WHAT IS EXPECTED:
The whole listing needs retyping exactly; keep the pictures out of it.
START EXTRACTED RECORDS
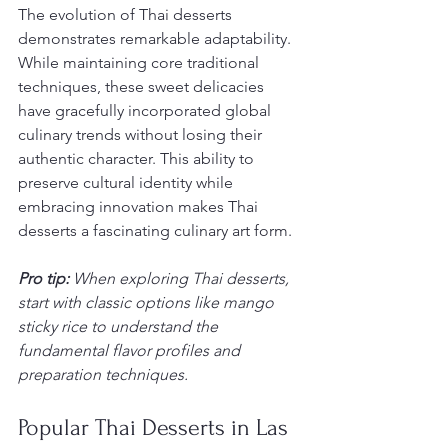
The evolution of Thai desserts 
demonstrates remarkable adaptability. 
While maintaining core traditional 
techniques, these sweet delicacies 
have gracefully incorporated global 
culinary trends without losing their 
authentic character. This ability to 
preserve cultural identity while 
embracing innovation makes Thai 
desserts a fascinating culinary art form.
Pro tip:
When exploring Thai desserts, 
start with classic options like mango 
sticky rice to understand the 
fundamental flavor profiles and 
preparation techniques.
Popular Thai Desserts in Las 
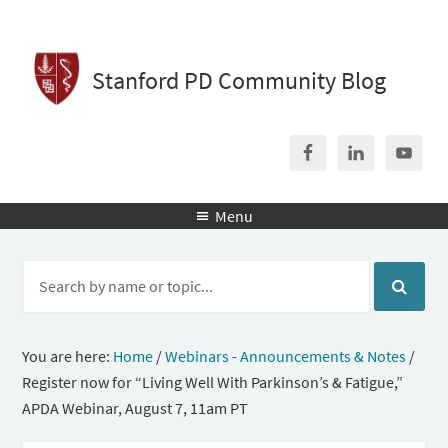
Stanford PD Community Blog
Menu

You are here:
Home
/
Webinars - Announcements & Notes
/
Register now for “Living Well With Parkinson’s & Fatigue,”
APDA Webinar, August 7, 11am PT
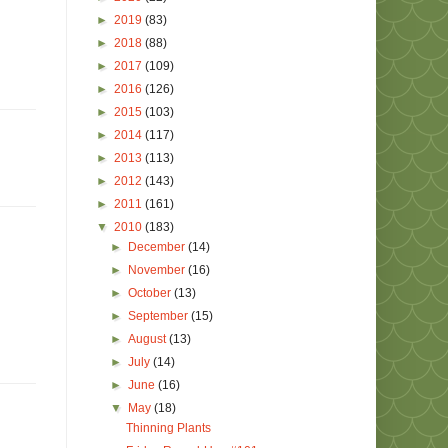
►
2019
(83)
►
2018
(88)
►
2017
(109)
►
2016
(126)
►
2015
(103)
►
2014
(117)
►
2013
(113)
►
2012
(143)
►
2011
(161)
▼
2010
(183)
►
December
(14)
►
November
(16)
►
October
(13)
►
September
(15)
►
August
(13)
►
July
(14)
►
June
(16)
▼
May
(18)
Thinning Plants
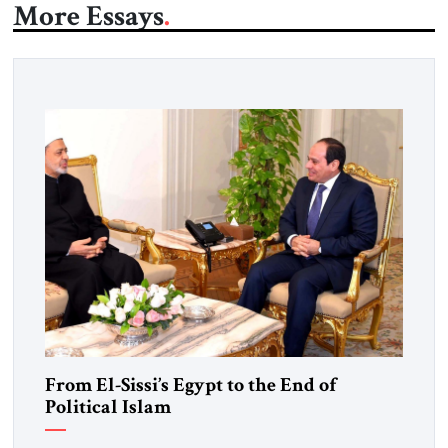
More Essays
From El-Sissi’s Egypt to the End of
Political Islam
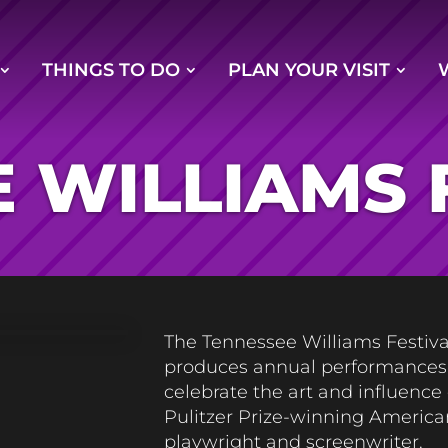
THINGS TO DO
PLAN YOUR VISIT
 WILLIAMS 
The Tennessee Williams Festiva
produces annual performances
celebrate the art and influence 
Pulitzer Prize-winning America
playwright and screenwriter.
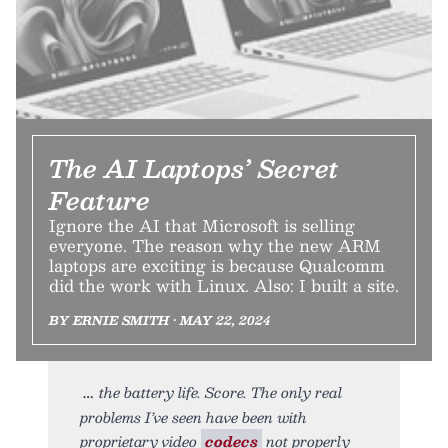
The AI Laptops’ Secret
Feature
Ignore the AI that Microsoft is selling
everyone. The reason why the new ARM
laptops are exciting is because Qualcomm
did the work with Linux. Also: I built a site.
BY ERNIE SMITH • MAY 22, 2024
the battery life. Score. The only real
problems I’ve seen have been with
proprietary video
codecs
not properly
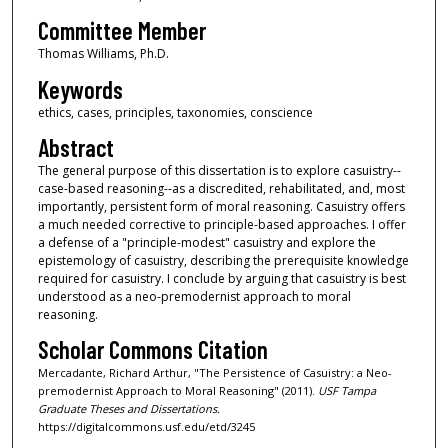
Committee Member
Thomas Williams, Ph.D.
Keywords
ethics, cases, principles, taxonomies, conscience
Abstract
The general purpose of this dissertation is to explore casuistry--
case-based reasoning--as a discredited, rehabilitated, and, most
importantly, persistent form of moral reasoning. Casuistry offers
a much needed corrective to principle-based approaches. I offer
a defense of a "principle-modest" casuistry and explore the
epistemology of casuistry, describing the prerequisite knowledge
required for casuistry. I conclude by arguing that casuistry is best
understood as a neo-premodernist approach to moral
reasoning.
Scholar Commons Citation
Mercadante, Richard Arthur, "The Persistence of Casuistry: a Neo-
premodernist Approach to Moral Reasoning" (2011).
USF Tampa
Graduate Theses and Dissertations.
https://digitalcommons.usf.edu/etd/3245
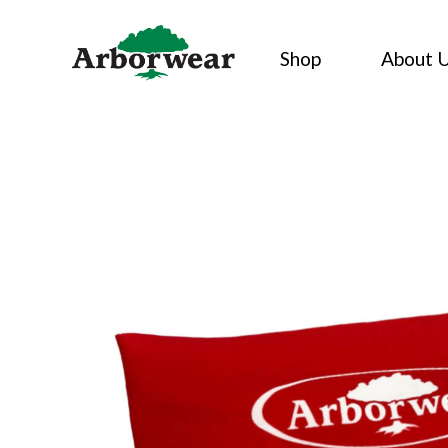
Skip
to
Shop
About 
content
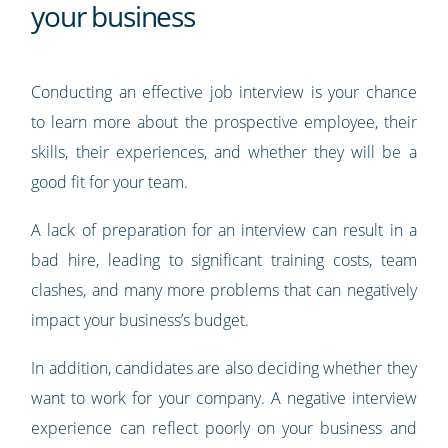
your business
Conducting an effective job interview is your chance
to learn more about the prospective employee, their
skills, their experiences, and whether they will be a
good fit for your team.
A lack of preparation for an interview can result in a
bad hire, leading to significant training costs, team
clashes, and many more problems that can negatively
impact your business’s budget.
In addition, candidates are also deciding whether they
want to work for your company. A negative interview
experience can reflect poorly on your business and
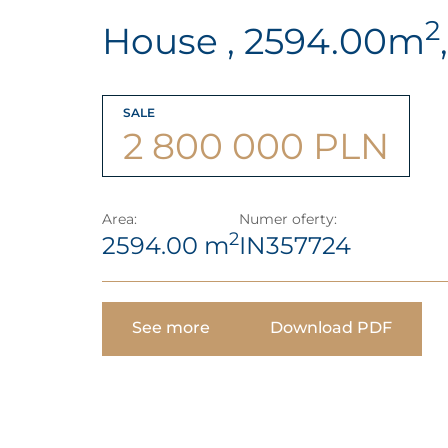
2
House , 2594.00m
SALE
2 800 000 PLN
Area:
Numer oferty:
2
2594.00 m
IN357724
See more
Download PDF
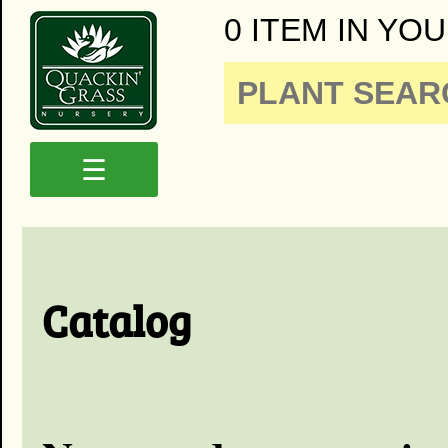
0 ITEM IN YOU
☰
Catalog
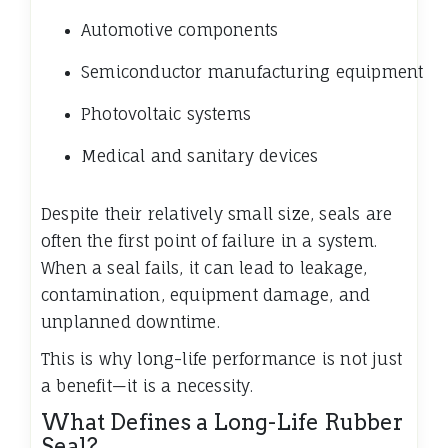
Automotive components
Semiconductor manufacturing equipment
Photovoltaic systems
Medical and sanitary devices
Despite their relatively small size, seals are
often the first point of failure in a system.
When a seal fails, it can lead to leakage,
contamination, equipment damage, and
unplanned downtime.
This is why long-life performance is not just
a benefit—it is a necessity.
What Defines a Long-Life Rubber
Seal?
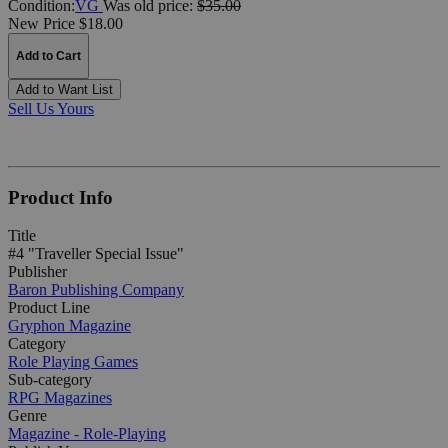
Condition:
VG
Was
old price:
$35.00
New Price $18.00
Add to Cart
Add to Want List
Sell Us Yours
Product Info
Title
#4 "Traveller Special Issue"
Publisher
Baron Publishing Company
Product Line
Gryphon Magazine
Category
Role Playing Games
Sub-category
RPG Magazines
Genre
Magazine - Role-Playing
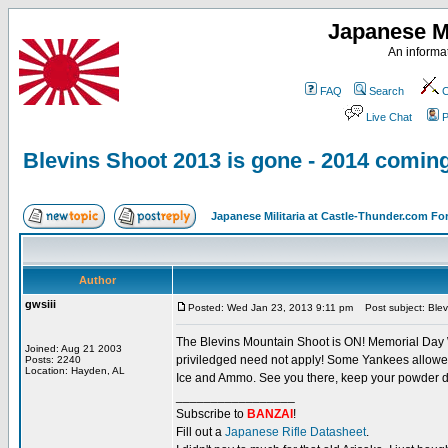
Japanese Mi
An informat
FAQ
Search
C
Live Chat
P
Blevins Shoot 2013 is gone - 2014 comin
Japanese Militaria at Castle-Thunder.com F
Author
gwsiii
Posted: Wed Jan 23, 2013 9:11 pm
Post subject: Blev
The Blevins Mountain Shoot is ON! Memorial Day We
Joined: Aug 21 2003
priviledged need not apply! Some Yankees allowed w
Posts: 2240
Location: Hayden, AL
Ice and Ammo. See you there, keep your powder d
_________________
Subscribe to
BANZAI
!
Fill out a
Japanese Rifle Datasheet
.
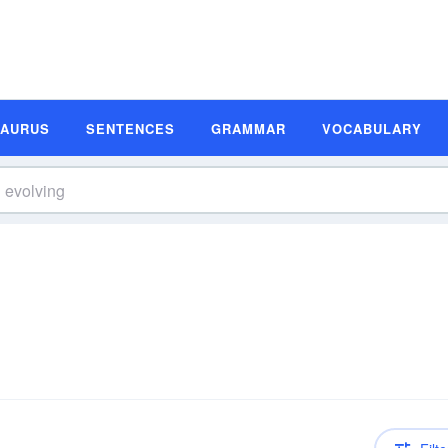
SAURUS
SENTENCES
GRAMMAR
VOCABULARY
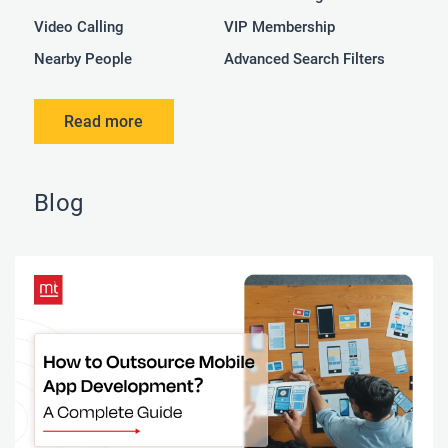
Video Calling
VIP Membership
Nearby People
Advanced Search Filters
Read more
Blog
END EXTRACTED RECORDS
ANSWER FOR THE TASK:
The evolution of Thai desserts 
demonstrates remarkable adaptability. 
While maintaining core traditional 
techniques, these sweet delicacies 
have gracefully incorporated global 
culinary trends without losing their 
authentic character. This ability to 
preserve cultural identity while 
embracing innovation makes Thai 
desserts a fascinating culinary art form.
Pro tip:
When exploring Thai desserts, 
start with classic options like mango 
sticky rice to understand the 
fundamental flavor profiles and 
preparation techniques.
Popular Thai Desserts in Las 
Stanford PD Community Blog
Menu

You are here:
Home
/
Webinars - Announcements & Notes
/
Register now for “Living Well With Parkinson’s & Fatigue,”
APDA Webinar, August 7, 11am PT
►
2019
(83)
►
2018
(88)
►
2017
(109)
►
2016
(126)
►
2015
(103)
►
2014
(117)
►
2013
(113)
►
2012
(143)
►
2011
(161)
▼
2010
(183)
►
December
(14)
►
November
(16)
►
October
(13)
►
September
(15)
►
August
(13)
►
July
(14)
►
June
(16)
▼
May
(18)
Thinning Plants
More Essays
From El-Sissi’s Egypt to the End of
Political Islam
THINGS TO DO
PLAN YOUR VISIT
 WILLIAMS 
The Tennessee Williams Festiva
produces annual performances
celebrate the art and influence 
Pulitzer Prize-winning America
playwright and screenwriter.
The AI Laptops’ Secret
Feature
Ignore the AI that Microsoft is selling
everyone. The reason why the new ARM
laptops are exciting is because Qualcomm
did the work with Linux. Also: I built a site.
BY ERNIE SMITH • MAY 22, 2024
the battery life. Score. The only real
problems I’ve seen have been with
proprietary video
codecs
not properly
Committee Member
Thomas Williams, Ph.D.
Keywords
ethics, cases, principles, taxonomies, conscience
Abstract
The general purpose of this dissertation is to explore casuistry--
case-based reasoning--as a discredited, rehabilitated, and, most
importantly, persistent form of moral reasoning. Casuistry offers
a much needed corrective to principle-based approaches. I offer
a defense of a "principle-modest" casuistry and explore the
epistemology of casuistry, describing the prerequisite knowledge
required for casuistry. I conclude by arguing that casuistry is best
understood as a neo-premodernist approach to moral
reasoning.
Scholar Commons Citation
Mercadante, Richard Arthur, "The Persistence of Casuistry: a Neo-
premodernist Approach to Moral Reasoning" (2011).
USF Tampa
Graduate Theses and Dissertations.
https://digitalcommons.usf.edu/etd/3245
Skip
to
Shop
About 
content
your business
Conducting an effective job interview is your chance
to learn more about the prospective employee, their
skills, their experiences, and whether they will be a
good fit for your team.
A lack of preparation for an interview can result in a
bad hire, leading to significant training costs, team
clashes, and many more problems that can negatively
impact your business’s budget.
In addition, candidates are also deciding whether they
want to work for your company. A negative interview
experience can reflect poorly on your business and
2
House , 2594.00m
SALE
2 800 000 PLN
Area:
Numer oferty:
2
2594.00 m
IN357724
See more
Download PDF
0 ITEM IN YOU
☰
Catalog
Automotive components
Semiconductor manufacturing equipment
Photovoltaic systems
Medical and sanitary devices
Despite their relatively small size, seals are
often the first point of failure in a system.
When a seal fails, it can lead to leakage,
contamination, equipment damage, and
unplanned downtime.
This is why long-life performance is not just
a benefit—it is a necessity.
What Defines a Long-Life Rubber
Seal?
Condition:
VG
Was
old price:
$35.00
New Price $18.00
Add to Cart
Add to Want List
Sell Us Yours
Product Info
Title
#4 "Traveller Special Issue"
Publisher
Baron Publishing Company
Product Line
Gryphon Magazine
Category
Role Playing Games
Sub-category
RPG Magazines
Genre
Magazine - Role-Playing
Japanese Mi
An informat
FAQ
Search
C
Live Chat
P
Blevins Shoot 2013 is gone - 2014 comin
Japanese Militaria at Castle-Thunder.com F
Author
gwsiii
Posted: Wed Jan 23, 2013 9:11 pm
Post subject: Blev
The Blevins Mountain Shoot is ON! Memorial Day We
Joined: Aug 21 2003
priviledged need not apply! Some Yankees allowed w
Posts: 2240
Location: Hayden, AL
Ice and Ammo. See you there, keep your powder d
_________________
Subscribe to
BANZAI
!
Fill out a
Japanese Rifle Datasheet
.
SAURUS
SENTENCES
GRAMMAR
VOCABULARY
Video Calling
VIP Membership
Nearby People
Advanced Search Filters
Read more
Blog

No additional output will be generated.